Bulenox uses trailing drawdown that can be either real-time or end-of-day depending on the specific plan selected. FundedNext uses EOD trailing drawdown across all Futures models, which recalculates the drawdown floor only at the end of each trading day. The drawdown type at Bulenox should be confirmed for your specific account before purchasing.

How much does a $50K account cost at FundedNext vs Bulenox?

As of April 2026, FundedNext's $50K account costs $99.99 (Bolt), $149.99 (Legacy), or $199.99 (Rapid) as a one-time payment. Bulenox's $50K account costs approximately $155 per month at full price, though promotional sales frequently reduce this to $15–$50/month. Bulenox also charges a ~$149 activation fee when funded.

Can I hold positions overnight at FundedNext or Bulenox?
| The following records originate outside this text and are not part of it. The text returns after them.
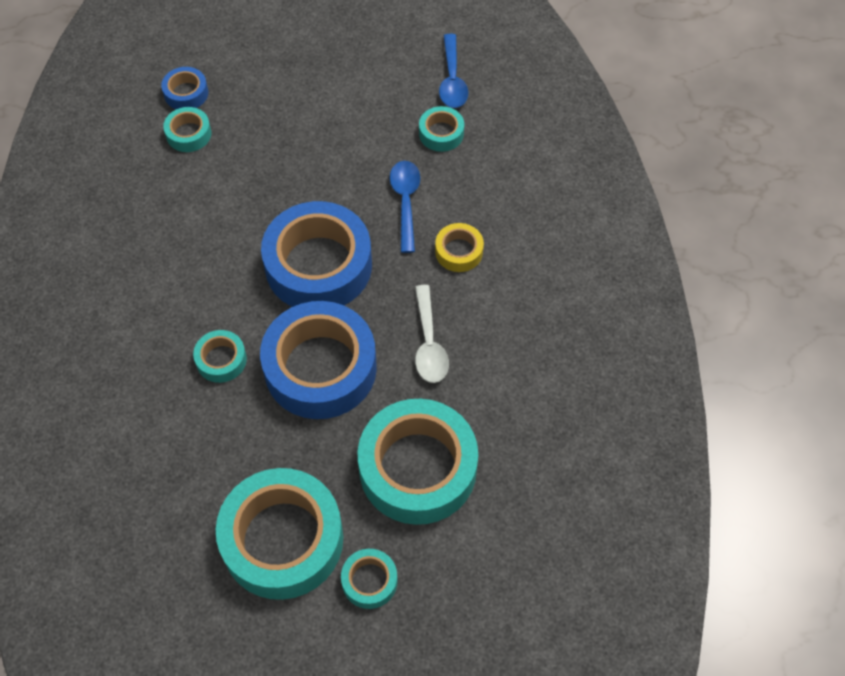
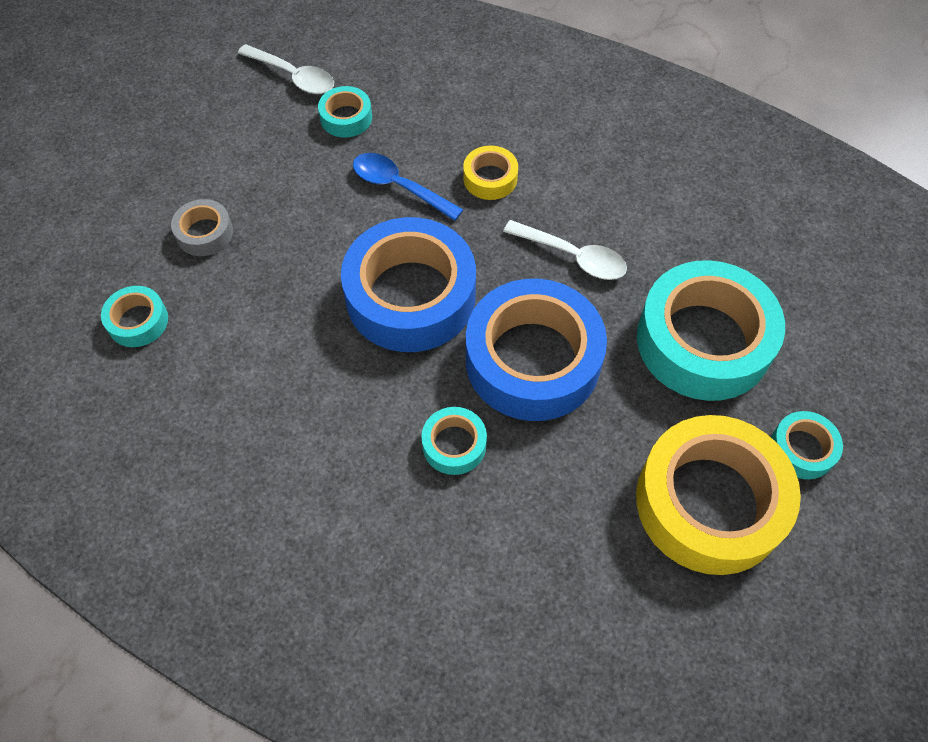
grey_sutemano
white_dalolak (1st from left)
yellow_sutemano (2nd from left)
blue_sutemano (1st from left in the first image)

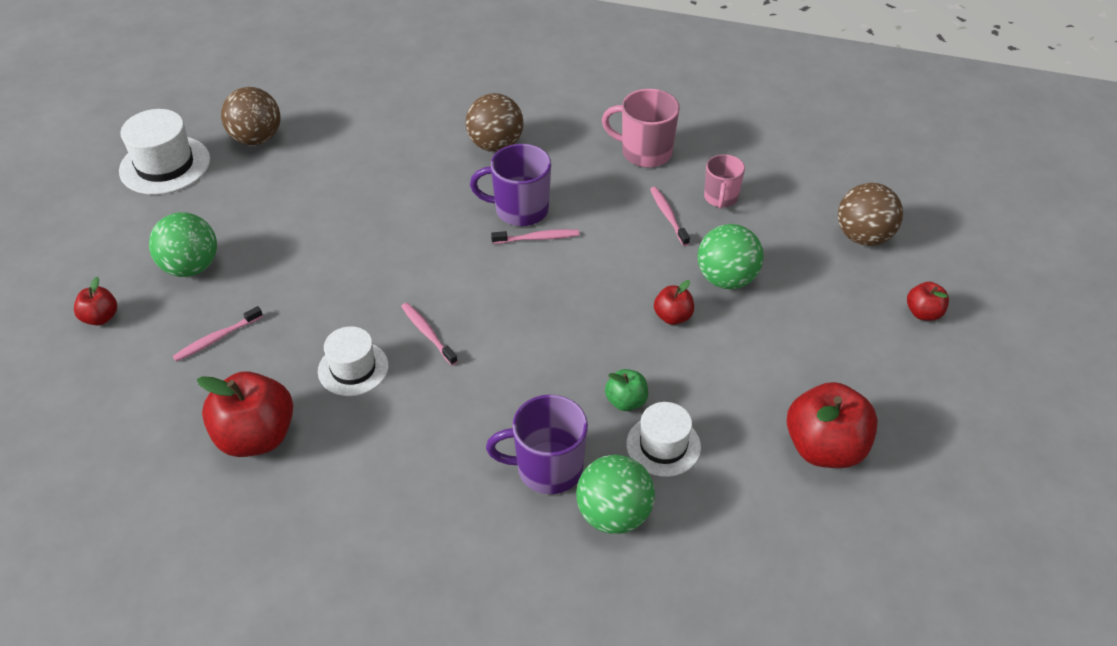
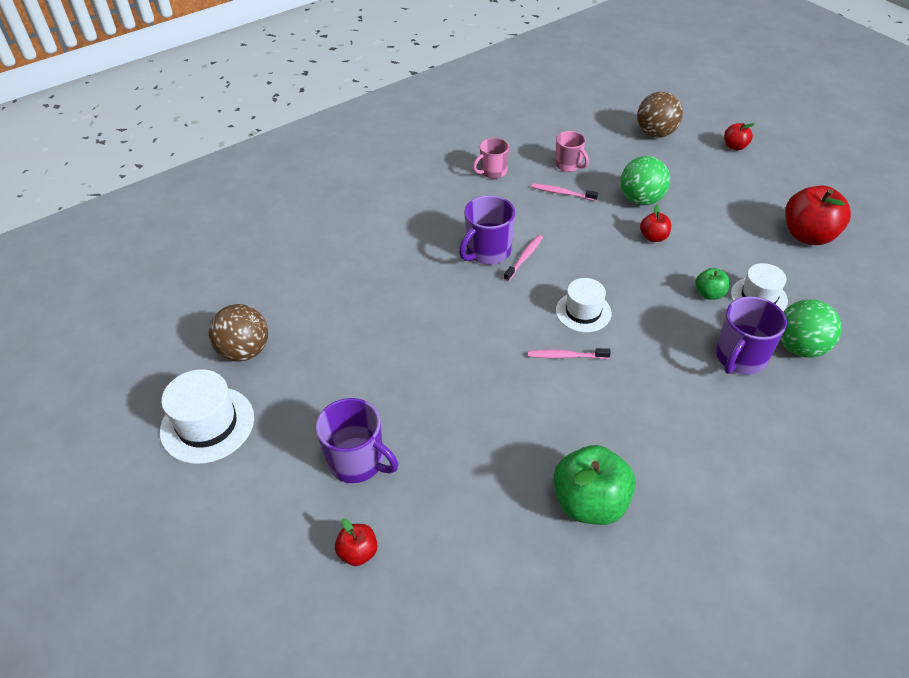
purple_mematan (1st from left)
pink_mematan (1st from left)
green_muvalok (1st from left)
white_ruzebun (2nd from left)
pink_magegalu (1st from left in the first image)
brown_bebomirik (2nd from left in the first image)

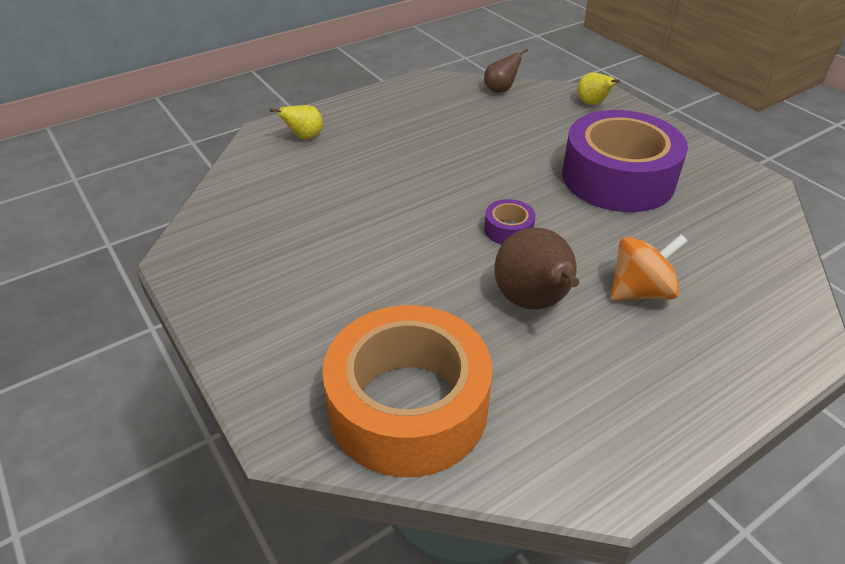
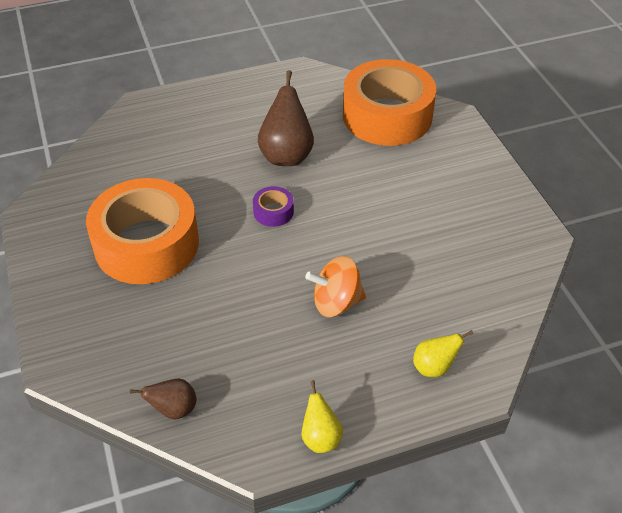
orange_sutemano (1st from left)
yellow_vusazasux (1st from left)
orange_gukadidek

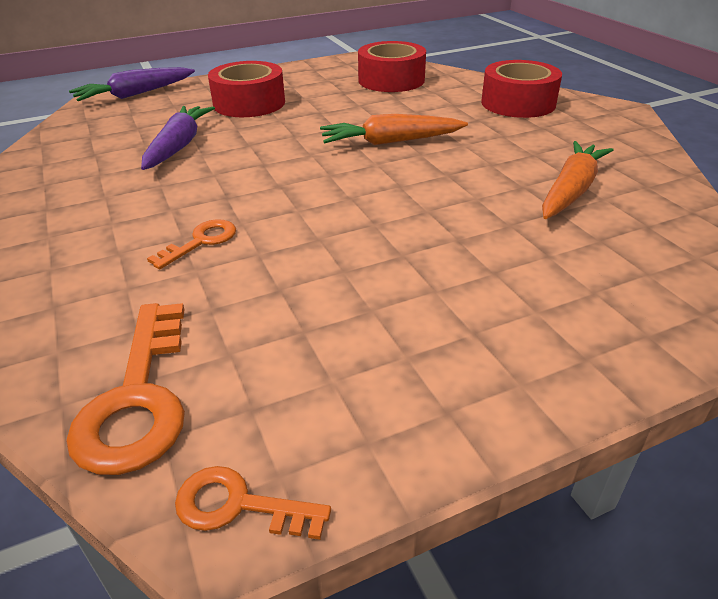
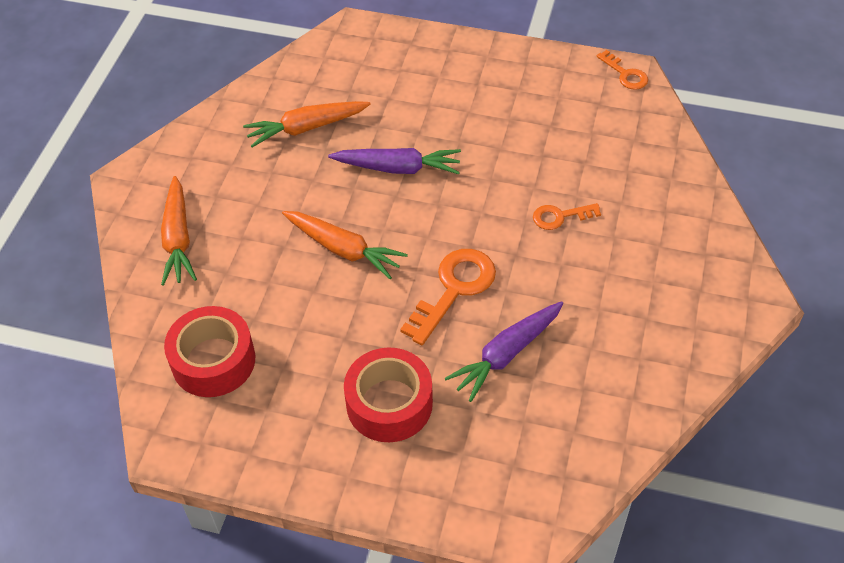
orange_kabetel (1st from left)
purple_kabetel (1st from left)
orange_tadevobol (1st from left)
Neither FundedNext nor Bulenox allows overnight position holding on standard accounts. Both firms require all positions to be closed before the end of the trading session. Violating this rule at either firm results in a breach or warning depending on the account type.

Which firm has more account sizes, FundedNext or Bulenox?

Bulenox offers more account sizes than FundedNext. Bulenox has tiers at $10K, $25K, $50K, $100K, $150K, and $250K. FundedNext offers $25K, $50K, and $100K across three challenge types (with Bolt limited to $50K only). Bulenox's range is roughly double what FundedNext provides.

Is FundedNext more trustworthy than Bulenox?

FundedNext has a 4.5/5 Trustpilot score with over 62,000 reviews and has published more than $261M in total payouts across all asset classes. Bulenox scores around 4.2–4.5/5 on Trustpilot and is based in the USA. Both firms are legitimate with documented payout histories. FundedNext has an edge in review volume and published payout data, while Bulenox's US-based operations provide a different kind of trust signal.